The image shows a Visual Studio Code interface with a project directory structure for a FastAPI project, including various Python files and folders. The right panel displays a GitHub Copilot chat discussing the setup of the project.

Implementing the FastAPI Application

Install dependencies:

pip install fastapi uvicorn

Create main.py at the root:

# main.py
from fastapi import FastAPI
from api.endpoints.router import router

app = FastAPI(title="FakeDataGeneratorAPI")
app.include_router(router, prefix="/api")

@app.get("/")
async def read_root():
    return {"message": "Welcome to FakeDataGeneratorAPI"}

if __name__ == "__main__":
    import uvicorn
    uvicorn.run(app, host="0.0.0.0", port=8000)

Run and verify:

python main.py
# Visit http://localhost:8000

Defining the Database Dependency

In db/database.py, configure SQLAlchemy for SQLite:

# db/database.py
from sqlalchemy import create_engine
from sqlalchemy.ext.declarative import declarative_base
from sqlalchemy.orm import sessionmaker

DATABASE_URL = "sqlite:///./fake_data_generator.db"

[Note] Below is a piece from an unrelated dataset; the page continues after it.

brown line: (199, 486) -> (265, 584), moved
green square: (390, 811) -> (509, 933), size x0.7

engine = create_engine(DATABASE_URL, connect_args={"check_same_thread": False})
SessionLocal = sessionmaker(autocommit=False, autoflush=False, bind=engine)
Base = declarative_base()

def get_db():
    """
    Yields a database session and ensures it closes after use.
    """
    db = SessionLocal()
    try:
        yield db
    finally:
        db.close()

Creating the Pydantic Request Model

Define models/fake_data_request.py:

# models/fake_data_request.py
from pydantic import BaseModel
from typing import Optional

class FakeDataRequest(BaseModel):
    """
    Schema for fake data generation requests.
    """
    data_type: str            # e.g., 'name', 'email'
    count: int                # number of records to generate
    locale: Optional[str] = "en_US"

Implementing the Fake Data Endpoint

Install Faker:

pip install faker

Add /getfakedata in api/endpoints/router.py:

# api/endpoints/router.py
from fastapi import APIRouter, HTTPException, Depends
from faker import Faker
from sqlalchemy.orm import Session
from models.fake_data_request import FakeDataRequest
from db.database import get_db

router = APIRouter()

@router.post("/getfakedata")
async def generate_fake_data(
    request: FakeDataRequest,
    db: Session = Depends(get_db)
) -> dict:
    """
    Generate and return fake data based on request parameters.
    """
    fake = Faker(request.locale)
    if not hasattr(fake, request.data_type):
        raise HTTPException(
            status_code=400,
            detail=f"Invalid data_type: {request.data_type}"
        )

    data = [getattr(fake, request.data_type)() for _ in range(request.count)]
    # TODO: Persist `data` to the database using `db`
    return {"data": data}

Testing the POST Endpoint

Send this request:

POST http://localhost:8000/api/getfakedata
Content-Type: application/json

{
  "data_type": "name",
  "count": 3
}

Expected response:

{
  "data": [
    "John Doe",
    "Jane Smith",
    "Michael Johnson"
  ]
}

Next Steps

  • Persist generated records into SQLite.
  • Add OpenAPI metadata and detailed endpoint docs.
  • Write tests in tests/ to validate both database and API layers.